GuilleAcoustic 27th September 2012, 09:42 Quote
If they have too many SB in stock, I would happily accept a free truck full of them. It would make a wonderfull wall mosaïc on my bathroom :D
GuilleAcoustic 28th September 2012, 10:58 Quote
Quote:
Originally Posted by Platinum
My 370k runs quite happily with my 1.35v memory, set it in the bios and no issues?
Quote:
Originally Posted by rollo
just because a chip does not support something on a box does not mean it wont work. Ivy bridge happily accepts 1.35v on memory if you can find the relivent chips. Officially remember the intel cpus do not support ram above 1600mhz that does not stop us running 2100 + in them.
Quote:
Originally Posted by azazel1024
I am happily running 1.25v memory with my 3570 and it is running at 1.25v and the spec'd 1600mhz and 9-9-9-25 timing.

The processor/memory controller has no issue running lower voltage memory.

Heck my laptop with an i3517u is running its memory at 1.28v (it is 1.35v memory, but for some reason the BIOS is volting it even lower, and it is running just fine also at 1600mhz and 9-9-9-27).

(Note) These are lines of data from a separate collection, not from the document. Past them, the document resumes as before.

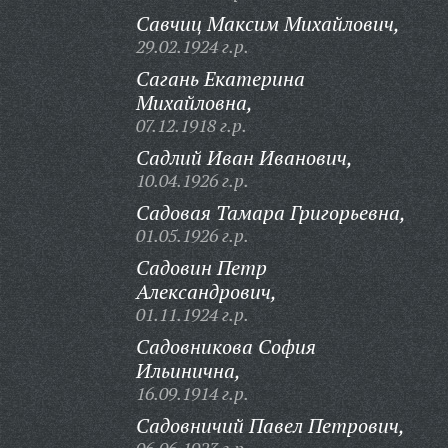
Савчиц Максим Михайлович,
29.02.1924 г.р.
Сагань Екатерина
Михайловна,
07.12.1918 г.р.
Садлий Иван Иванович,
10.04.1926 г.р.
Садовая Тамара Григорьевна,
01.05.1926 г.р.
Садовин Петр
Александрович,
01.11.1924 г.р.
Садовникова София
Ильинична,
16.09.1914 г.р.
Садовничий Павел Петрович,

Finaly got an answer from Intel
Quote:
Even though the memory controller is part of the Ivy bridge CPU's, you will not be able to find any information on what kind of memory is supported.

Memory compatibility and information on what kind of memory is supported on a system should always and only be compared agains the mother board.

So it depends on the mobo .... will play on the safe side and buy 1.5V memory module.